Would you return the lines that run from the start of the data below to the line with "##### Step 4.2.3 - Add the Git README", both included, exactly as written and without pictures?

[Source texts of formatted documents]
_ _ _

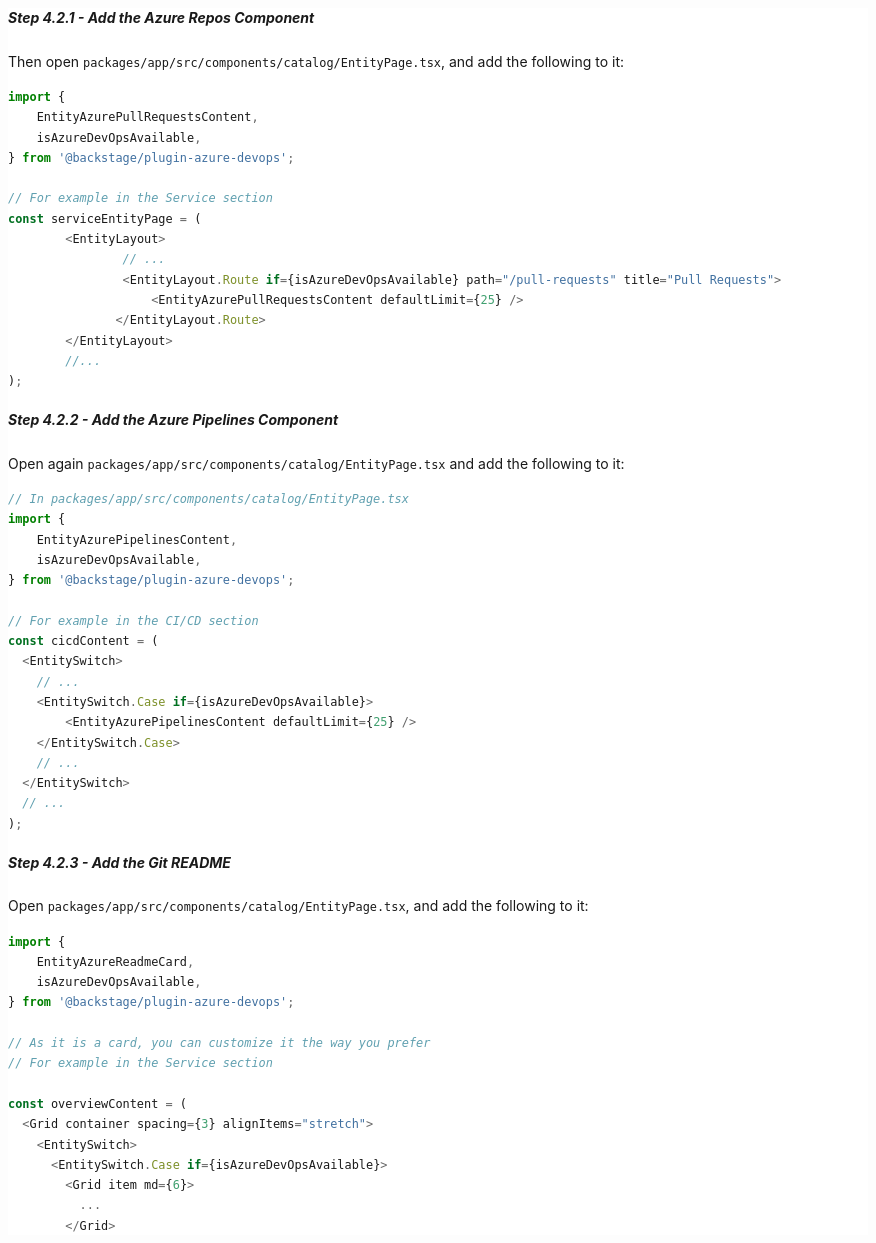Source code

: ##### Step 4.2.1 - Add the Azure Repos Component

Then open `packages/app/src/components/catalog/EntityPage.tsx`, and add the following to it:

```typescript
import {
    EntityAzurePullRequestsContent,
    isAzureDevOpsAvailable,
} from '@backstage/plugin-azure-devops';

// For example in the Service section
const serviceEntityPage = (
        <EntityLayout>
                // ...
                <EntityLayout.Route if={isAzureDevOpsAvailable} path="/pull-requests" title="Pull Requests">
                    <EntityAzurePullRequestsContent defaultLimit={25} />
               </EntityLayout.Route>
        </EntityLayout>
        //...
);
```

##### Step 4.2.2 - Add the Azure Pipelines Component

Open again `packages/app/src/components/catalog/EntityPage.tsx` and add the following to it:

```typescript
// In packages/app/src/components/catalog/EntityPage.tsx
import {
    EntityAzurePipelinesContent,
    isAzureDevOpsAvailable,
} from '@backstage/plugin-azure-devops';

// For example in the CI/CD section
const cicdContent = (
  <EntitySwitch>
    // ...
    <EntitySwitch.Case if={isAzureDevOpsAvailable}>
        <EntityAzurePipelinesContent defaultLimit={25} />
    </EntitySwitch.Case>
    // ...
  </EntitySwitch>
  // ...
);
```

##### Step 4.2.3 - Add the Git README

Open `packages/app/src/components/catalog/EntityPage.tsx`, and add the following to it:

```typescript
import {
    EntityAzureReadmeCard,
    isAzureDevOpsAvailable,
} from '@backstage/plugin-azure-devops';

// As it is a card, you can customize it the way you prefer
// For example in the Service section

const overviewContent = (
  <Grid container spacing={3} alignItems="stretch">
    <EntitySwitch>
      <EntitySwitch.Case if={isAzureDevOpsAvailable}>
        <Grid item md={6}>
          ...
        </Grid>
```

_ _ _

**Problem solution**
Source code

: ##### Step 4.2.1 - Add the Azure Repos Component

Then open `packages/app/src/components/catalog/EntityPage.tsx`, and add the following to it:

```typescript
import {
    EntityAzurePullRequestsContent,
    isAzureDevOpsAvailable,
} from '@backstage/plugin-azure-devops';

// For example in the Service section
const serviceEntityPage = (
        <EntityLayout>
                // ...
                <EntityLayout.Route if={isAzureDevOpsAvailable} path="/pull-requests" title="Pull Requests">
                    <EntityAzurePullRequestsContent defaultLimit={25} />
               </EntityLayout.Route>
        </EntityLayout>
        //...
);
```

##### Step 4.2.2 - Add the Azure Pipelines Component

Open again `packages/app/src/components/catalog/EntityPage.tsx` and add the following to it:

```typescript
// In packages/app/src/components/catalog/EntityPage.tsx
import {
    EntityAzurePipelinesContent,
    isAzureDevOpsAvailable,
} from '@backstage/plugin-azure-devops';

// For example in the CI/CD section
const cicdContent = (
  <EntitySwitch>
    // ...
    <EntitySwitch.Case if={isAzureDevOpsAvailable}>
        <EntityAzurePipelinesContent defaultLimit={25} />
    </EntitySwitch.Case>
    // ...
  </EntitySwitch>
  // ...
);
```

##### Step 4.2.3 - Add the Git README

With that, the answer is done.